The city of Gyumri is situated on the banks of the Achuryan river in the Shirak valley. The highest mountain of Armenia, the Aragats, is only about 30 km southeast of Gyumri.
Gyumri has been inhabited for almost 5'000 years
People had already lived in the territory of the present city of Gyumri in the 3rd millennium BC. In the 8th century BC, the city was first mentioned as Kumaryi. Later the city was the first part of the Achaemenid Empire and then under the rule of the Orontids. In 331 BC Kumaryi (Gyumri) was incorporated into the Armenian Kingdom.
Wild years with frequently changing rules followed. Among others, today's Gyumri was under the rule of Muslim and Persian dynasties for several hundred years.
View of the town of Gyumri with the snow-covered hills in the background.
Leninakan and Gyumri's other names
This was changed by the Russian-Persian war at the beginning of the 19th century.

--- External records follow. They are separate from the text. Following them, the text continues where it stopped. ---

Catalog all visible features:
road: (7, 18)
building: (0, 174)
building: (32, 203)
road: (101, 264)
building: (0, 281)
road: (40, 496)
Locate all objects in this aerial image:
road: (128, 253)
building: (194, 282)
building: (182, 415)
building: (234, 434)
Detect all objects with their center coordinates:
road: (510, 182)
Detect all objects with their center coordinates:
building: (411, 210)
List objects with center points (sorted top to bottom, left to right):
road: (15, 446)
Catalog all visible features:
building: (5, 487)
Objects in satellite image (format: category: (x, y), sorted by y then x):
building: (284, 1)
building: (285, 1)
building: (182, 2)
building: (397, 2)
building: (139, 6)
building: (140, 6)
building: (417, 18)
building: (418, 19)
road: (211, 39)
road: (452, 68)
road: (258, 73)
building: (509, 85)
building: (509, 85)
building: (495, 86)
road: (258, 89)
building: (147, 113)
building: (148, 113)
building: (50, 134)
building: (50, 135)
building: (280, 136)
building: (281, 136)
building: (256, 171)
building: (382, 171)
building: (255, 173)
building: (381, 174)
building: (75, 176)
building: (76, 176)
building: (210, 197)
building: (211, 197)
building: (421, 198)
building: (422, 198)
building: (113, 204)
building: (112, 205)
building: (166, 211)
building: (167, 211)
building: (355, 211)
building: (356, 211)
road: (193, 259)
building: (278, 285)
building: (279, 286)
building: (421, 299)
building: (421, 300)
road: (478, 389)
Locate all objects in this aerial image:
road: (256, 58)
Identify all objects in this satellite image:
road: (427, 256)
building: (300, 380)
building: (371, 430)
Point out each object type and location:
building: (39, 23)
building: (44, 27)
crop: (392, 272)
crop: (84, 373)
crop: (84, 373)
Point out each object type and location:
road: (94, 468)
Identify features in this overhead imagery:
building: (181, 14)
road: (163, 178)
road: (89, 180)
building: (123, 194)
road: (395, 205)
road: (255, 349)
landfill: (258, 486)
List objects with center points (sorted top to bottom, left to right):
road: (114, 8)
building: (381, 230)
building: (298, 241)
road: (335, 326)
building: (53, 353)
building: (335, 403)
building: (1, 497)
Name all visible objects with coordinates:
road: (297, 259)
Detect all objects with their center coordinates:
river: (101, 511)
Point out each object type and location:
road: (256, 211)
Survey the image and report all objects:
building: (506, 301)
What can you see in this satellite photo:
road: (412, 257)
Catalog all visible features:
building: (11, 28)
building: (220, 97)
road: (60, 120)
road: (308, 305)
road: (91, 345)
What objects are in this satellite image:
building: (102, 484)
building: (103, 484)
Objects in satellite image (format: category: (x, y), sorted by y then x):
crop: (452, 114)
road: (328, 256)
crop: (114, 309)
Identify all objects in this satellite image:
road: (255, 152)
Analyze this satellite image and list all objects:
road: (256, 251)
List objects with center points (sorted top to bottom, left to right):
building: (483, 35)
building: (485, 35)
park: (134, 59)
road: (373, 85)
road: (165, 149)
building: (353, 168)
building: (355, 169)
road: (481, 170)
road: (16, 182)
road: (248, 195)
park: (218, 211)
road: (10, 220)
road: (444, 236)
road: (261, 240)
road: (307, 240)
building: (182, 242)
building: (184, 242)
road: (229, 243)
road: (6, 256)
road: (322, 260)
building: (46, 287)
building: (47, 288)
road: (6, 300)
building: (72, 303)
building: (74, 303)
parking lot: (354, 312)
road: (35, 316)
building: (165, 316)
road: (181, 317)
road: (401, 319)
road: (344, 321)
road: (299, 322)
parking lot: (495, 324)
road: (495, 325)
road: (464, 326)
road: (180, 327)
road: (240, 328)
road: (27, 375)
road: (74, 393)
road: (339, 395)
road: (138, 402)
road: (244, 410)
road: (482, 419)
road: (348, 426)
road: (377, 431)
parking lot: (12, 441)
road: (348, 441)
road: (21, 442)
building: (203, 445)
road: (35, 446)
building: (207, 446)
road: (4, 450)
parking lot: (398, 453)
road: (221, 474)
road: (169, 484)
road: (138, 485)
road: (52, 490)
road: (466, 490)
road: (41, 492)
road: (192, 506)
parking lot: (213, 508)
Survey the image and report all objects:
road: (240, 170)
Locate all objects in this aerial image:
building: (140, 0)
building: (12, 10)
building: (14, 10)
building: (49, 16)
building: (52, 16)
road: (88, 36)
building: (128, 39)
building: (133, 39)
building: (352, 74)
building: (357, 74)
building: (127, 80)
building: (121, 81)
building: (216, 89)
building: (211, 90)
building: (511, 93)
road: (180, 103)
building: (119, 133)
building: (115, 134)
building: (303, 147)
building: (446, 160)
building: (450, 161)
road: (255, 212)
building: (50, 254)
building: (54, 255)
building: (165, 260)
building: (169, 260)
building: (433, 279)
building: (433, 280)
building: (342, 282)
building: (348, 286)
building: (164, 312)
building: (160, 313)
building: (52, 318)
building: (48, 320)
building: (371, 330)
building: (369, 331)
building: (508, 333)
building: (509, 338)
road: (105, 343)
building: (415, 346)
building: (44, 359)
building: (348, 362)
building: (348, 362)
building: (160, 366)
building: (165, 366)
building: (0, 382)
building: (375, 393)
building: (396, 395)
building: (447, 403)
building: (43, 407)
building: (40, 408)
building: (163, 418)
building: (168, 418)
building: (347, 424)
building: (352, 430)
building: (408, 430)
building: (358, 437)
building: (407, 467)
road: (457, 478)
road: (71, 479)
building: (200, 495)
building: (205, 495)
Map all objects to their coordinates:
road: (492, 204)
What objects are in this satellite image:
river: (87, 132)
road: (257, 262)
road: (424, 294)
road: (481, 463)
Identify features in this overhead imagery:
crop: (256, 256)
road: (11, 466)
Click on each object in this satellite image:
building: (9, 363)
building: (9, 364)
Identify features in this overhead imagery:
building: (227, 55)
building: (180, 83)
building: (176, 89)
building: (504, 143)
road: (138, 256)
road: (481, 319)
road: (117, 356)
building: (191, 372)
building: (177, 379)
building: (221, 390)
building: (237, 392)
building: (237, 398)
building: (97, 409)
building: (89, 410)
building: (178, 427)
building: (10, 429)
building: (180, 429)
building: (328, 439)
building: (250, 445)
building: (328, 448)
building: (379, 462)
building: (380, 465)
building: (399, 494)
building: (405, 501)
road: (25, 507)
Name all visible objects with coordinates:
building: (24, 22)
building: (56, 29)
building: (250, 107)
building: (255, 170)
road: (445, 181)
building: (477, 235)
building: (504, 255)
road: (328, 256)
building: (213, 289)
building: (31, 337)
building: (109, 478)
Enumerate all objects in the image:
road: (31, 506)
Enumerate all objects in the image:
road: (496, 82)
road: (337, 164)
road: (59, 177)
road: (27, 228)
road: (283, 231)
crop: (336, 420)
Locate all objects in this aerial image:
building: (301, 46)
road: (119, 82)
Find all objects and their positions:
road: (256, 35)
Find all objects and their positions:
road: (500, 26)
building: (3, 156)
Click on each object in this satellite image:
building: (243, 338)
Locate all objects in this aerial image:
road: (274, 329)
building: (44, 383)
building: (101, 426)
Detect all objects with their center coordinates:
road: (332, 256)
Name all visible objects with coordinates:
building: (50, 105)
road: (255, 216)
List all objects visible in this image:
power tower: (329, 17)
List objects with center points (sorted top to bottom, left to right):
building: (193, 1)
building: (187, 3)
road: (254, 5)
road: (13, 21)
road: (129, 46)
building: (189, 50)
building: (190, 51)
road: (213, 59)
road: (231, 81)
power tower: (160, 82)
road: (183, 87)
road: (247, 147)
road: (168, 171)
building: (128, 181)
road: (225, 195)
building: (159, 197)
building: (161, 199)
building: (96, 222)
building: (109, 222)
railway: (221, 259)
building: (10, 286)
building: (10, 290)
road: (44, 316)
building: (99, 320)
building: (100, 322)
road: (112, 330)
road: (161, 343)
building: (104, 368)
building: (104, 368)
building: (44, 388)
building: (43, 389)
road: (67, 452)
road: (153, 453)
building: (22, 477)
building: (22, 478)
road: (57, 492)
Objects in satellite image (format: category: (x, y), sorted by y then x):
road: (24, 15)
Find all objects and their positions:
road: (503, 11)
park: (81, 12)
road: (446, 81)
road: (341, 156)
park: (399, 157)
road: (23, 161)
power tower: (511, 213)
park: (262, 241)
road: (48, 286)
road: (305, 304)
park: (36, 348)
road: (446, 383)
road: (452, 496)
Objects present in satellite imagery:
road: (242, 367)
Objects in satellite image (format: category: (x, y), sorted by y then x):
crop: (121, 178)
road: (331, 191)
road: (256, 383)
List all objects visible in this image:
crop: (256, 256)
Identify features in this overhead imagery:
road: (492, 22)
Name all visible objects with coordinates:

On 1 January 1813 Kumaryi became part of the Russian Empire. Under Russian rule, the city developed rapidly. In 1837 Kumaryi was renamed Alexandropol by Tsar Nicholas I. The Tsar did this in honor of his wife, Princess Charlotte of Prussia, who had changed her name to Alexandra Fyodorovna after her conversion to Orthodox Christianity.
The name of the town changed another three times in the following years. During the Soviet period it was called Leninakan, after the collapse of the giant empire it was called Kumajri for one year and since 1992 the town's name is Gyumri.
The devastating earthquake of 1988
The most drastic event in recent history occurred in 1988 when a massive earthquake destroyed large parts of the Lori Province in northwest Armenia. A total of 25,000 people lost their lives. The town of Spitak was particularly hard hit and was almost completely destroyed. But numerous buildings also collapsed in Gyumri.
Gyumri's red-black buildings
Worth seeing in Gyumri is actually the whole historical center. The houses are built of the red and black tuff found in the region. This volcanic rock gives the old town its very own charm. In the center, you should visit Vardanants Square with its fountains and the monument dedicated to the Battle of Avarayr.
The historical center of Gyumri fascinates by its very typical architecture.
National Museum of Architecture
Those who want to learn more about architecture should visit the Museum of National Architecture and Urban Life in Gyumri. Already the building itself is remarkable. It was built in 1872 by the rich businessman Petros Dzitoghtsyan. The building remained undamaged during the 1988 earthquake.
Holy Saviour's Church in Gyumri
Gyumri is also home to the largest church in Armenia: The 36 meters high Holy Saviour's Church was built between 1858 and 1872. The bell tower was destroyed by the Soviets in 1932. In addition, the earthquake of 1988 severely damaged large parts of the church. In the meantime, however, the imposing building is being restored again.
The Holy Saviour's Church in Gyumri is currently undergoing extensive restoration and should soon be open to visitors again.
Other museums worth seeing in Gyumri are the Sergey Merkurov House Museum, the Shiraz House Museum and the Mher Mkrtchyan Museum.
Gyumri also has a lot to offer from a culinary point of view. What one should not miss is a visit to the Cherkezi Dzor. The restaurant is famous for its fish specialties and even has its own fish farm.
Private trip to Gyumri
How to get to Gyumri
The journey from Yerevan to Gyumri takes a bit more than 2 hours. From the Georgian border (Bavra) it's a bit less than one hour.
There are regular connections from Yerevan to Gyumri between 8 am and 8 pm. The Marshrutkas depart from the metro station Sasuntsi David.
In Gyumri, there is an airport called Shirak with direct connections to Moscow and some other cities.
Trains run regularly between Yerevan and Gyumri. On ukzhd.am, you can find all details.